══ Document passage

Keywords:Asylum, Deportation, Member State (Remain in the), Minor, Nationality, Protection (Subsidiary), Refugee, Refugee Law
Country of Origin:Somalia / Tanzania
Geographic Focus:Ireland

The first applicant claimed to be a Somali national of the Bajuni tribe. She sought asylum in Ireland saying that she had suffered persecution on Chula Island in Somalia, which took the form of two attacks against her. She claimed to have left Chula after the first attack on her family and to have gone to Tanzania where an agent arranged for her to obtain a visa to the United Kingdom. The agent disappeared and she then returned to Chula whence, after a second attack, she fled to The Yemen where she remained for six months. She then claimed to have travelled from The Yemen to Ireland and applied for asylum. The second applicant was her daughter, who was born in Ireland The first applicant made an asylum application on her behalf. The claims were processed separately.

════
══ Dataset extract

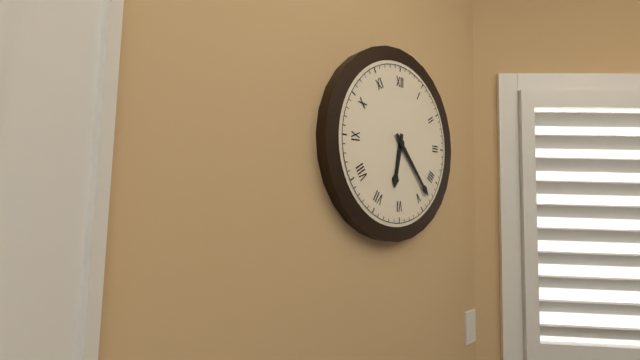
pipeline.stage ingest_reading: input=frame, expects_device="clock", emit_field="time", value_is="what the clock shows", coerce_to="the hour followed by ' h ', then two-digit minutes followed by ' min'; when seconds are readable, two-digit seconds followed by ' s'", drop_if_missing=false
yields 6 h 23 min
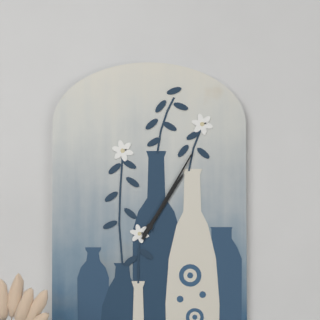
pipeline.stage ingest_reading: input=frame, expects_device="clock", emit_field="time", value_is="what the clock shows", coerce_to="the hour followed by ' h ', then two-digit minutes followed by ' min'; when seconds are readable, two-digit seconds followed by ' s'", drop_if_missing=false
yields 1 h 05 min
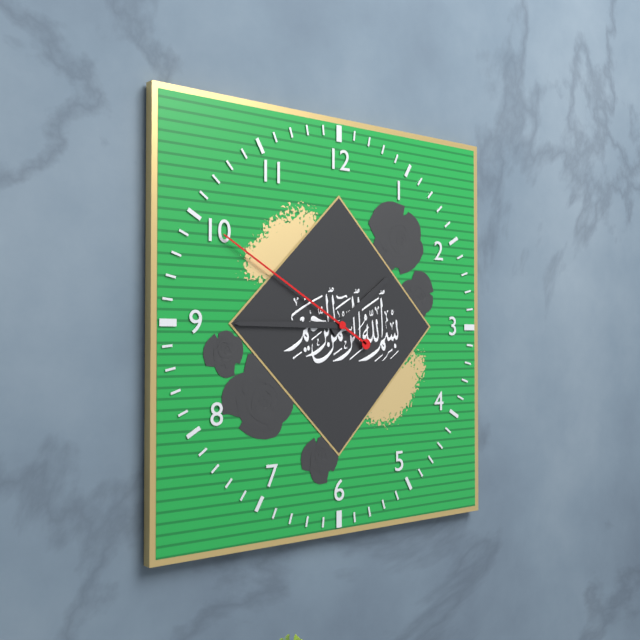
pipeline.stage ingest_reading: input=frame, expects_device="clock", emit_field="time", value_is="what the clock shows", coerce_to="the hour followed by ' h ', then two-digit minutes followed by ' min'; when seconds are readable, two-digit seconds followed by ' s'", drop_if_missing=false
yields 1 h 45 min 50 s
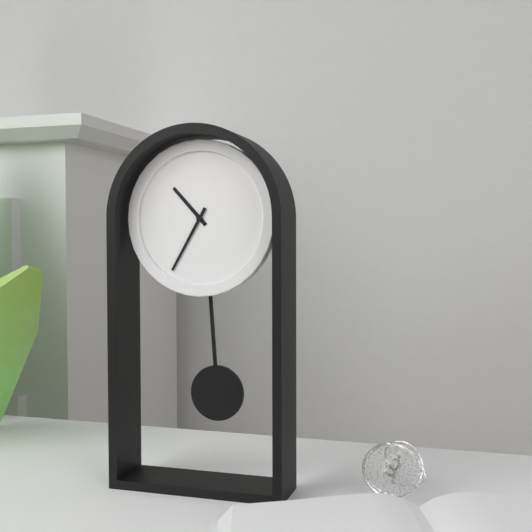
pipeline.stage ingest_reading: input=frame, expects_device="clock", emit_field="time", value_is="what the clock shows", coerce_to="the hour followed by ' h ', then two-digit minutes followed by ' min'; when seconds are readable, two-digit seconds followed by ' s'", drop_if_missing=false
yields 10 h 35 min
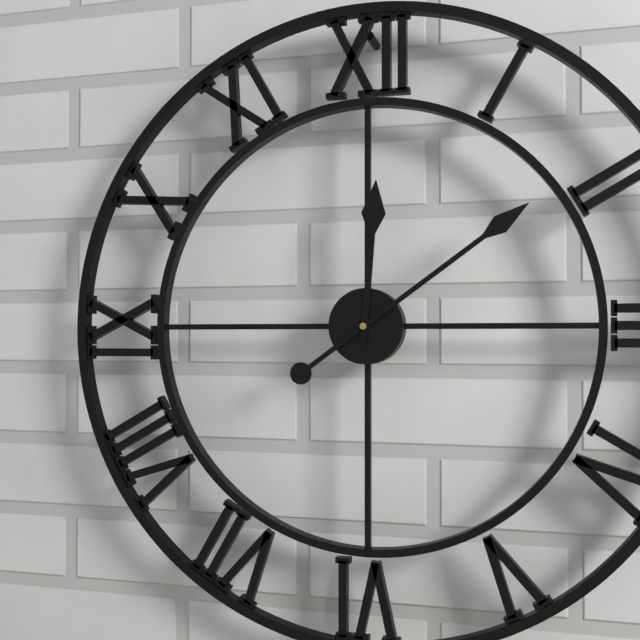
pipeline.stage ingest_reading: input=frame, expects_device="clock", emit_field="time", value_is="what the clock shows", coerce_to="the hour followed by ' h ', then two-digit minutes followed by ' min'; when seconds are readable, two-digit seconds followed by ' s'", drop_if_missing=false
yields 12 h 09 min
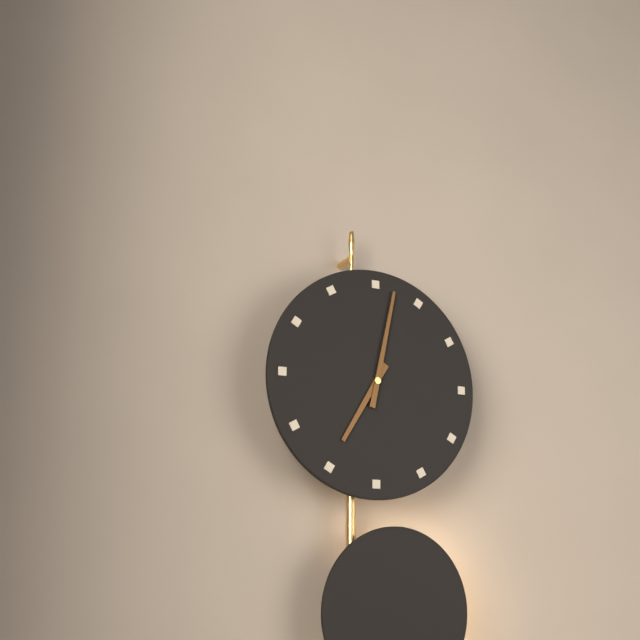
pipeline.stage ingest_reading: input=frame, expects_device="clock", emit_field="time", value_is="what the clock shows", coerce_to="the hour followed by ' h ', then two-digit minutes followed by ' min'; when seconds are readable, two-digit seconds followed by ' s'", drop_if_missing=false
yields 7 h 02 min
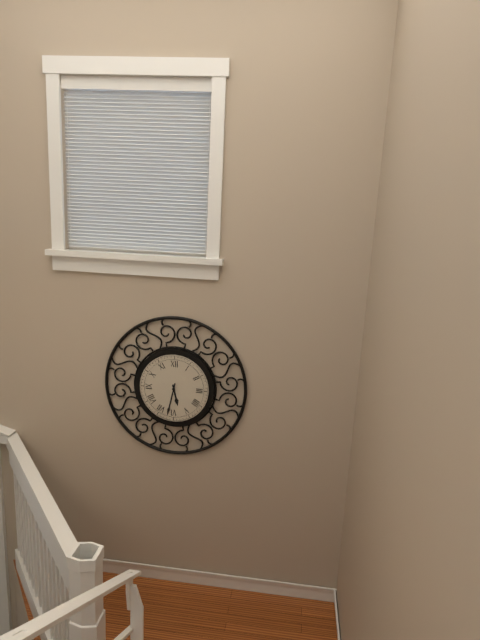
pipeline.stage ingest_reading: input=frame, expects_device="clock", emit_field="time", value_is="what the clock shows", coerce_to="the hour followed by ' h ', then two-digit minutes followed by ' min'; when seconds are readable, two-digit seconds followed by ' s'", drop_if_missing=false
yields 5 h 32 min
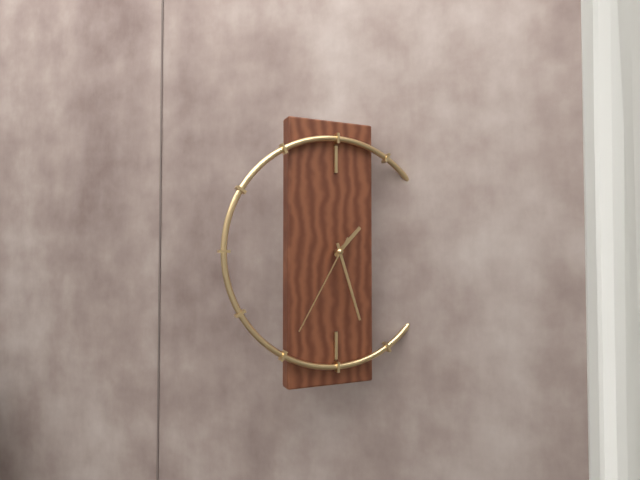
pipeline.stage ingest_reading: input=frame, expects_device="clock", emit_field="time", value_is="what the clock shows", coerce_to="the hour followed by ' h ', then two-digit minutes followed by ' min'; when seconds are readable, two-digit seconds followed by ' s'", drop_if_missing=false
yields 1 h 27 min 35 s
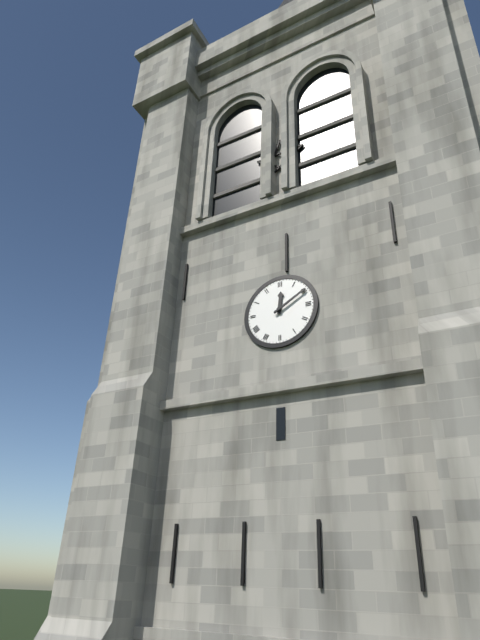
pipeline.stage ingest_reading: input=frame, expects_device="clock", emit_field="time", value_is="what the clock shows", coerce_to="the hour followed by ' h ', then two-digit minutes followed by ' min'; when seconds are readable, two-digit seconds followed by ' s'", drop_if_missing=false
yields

════

Your tasks:
• A. Reproduce word for word the stretch of the asylum case summary above from "The first applicant claimed" through "were processed separately.".
• B. Continue the asylum case summary above, starting right after its final sentence.

Expected results:
• A.
The first applicant claimed to be a Somali national of the Bajuni tribe. She sought asylum in Ireland saying that she had suffered persecution on Chula Island in Somalia, which took the form of two attacks against her. She claimed to have left Chula after the first attack on her family and to have gone to Tanzania where an agent arranged for her to obtain a visa to the United Kingdom. The agent disappeared and she then returned to Chula whence, after a second attack, she fled to The Yemen where she remained for six months. She then claimed to have travelled from The Yemen to Ireland and applied for asylum. The second applicant was her daughter, who was born in Ireland The first applicant made an asylum application on her behalf. The claims were processed separately.

• B.
Both claims failed before the Refugee Applications Commissioner on the basis of lack of credibility inter alia in the light of information obtained from the United Kingdom Border Agency (“UKBA”). The adverse credibility findings against the first applicant included the fact that a linguistic analysis showed that she spoke a variety of Swahili found “with certainty: not in Somalia” and “with certainty in: Kenya”; and that the UKBA information showed that she had applied for a visa to enter the United Kingdom using a Tanzanian passport with different identity details. The Refugee Appeals Tribunal affirmed the negative recommendations of the Commissioner.

Thereafter the Minister refused the applicants declarations of refugee status and proposed to make deportation orders in respect of them. They then applied for subsidiary protection and leave to remain in the State. The Minister then notified them that he proposed to treat them as Tanzanian nationals.

The applicants’ solicitors then made representations purporting to explain how the first applicant came to have made the visa application in Tanzania. They also referred to the information about a private company which had been chosen by the United Kingdom Border Agency and the British High Commission to administer visa applications on the latter’s behalf in Tanzania. They also furnished the Minister with an extract from a British newspaper which referred to the company and alleged abuses of the visa application system, not in Tanzania, but in Pakistan.

The Minister refused their applications for subsidiary protection and leave to remain, and made deportation orders against them.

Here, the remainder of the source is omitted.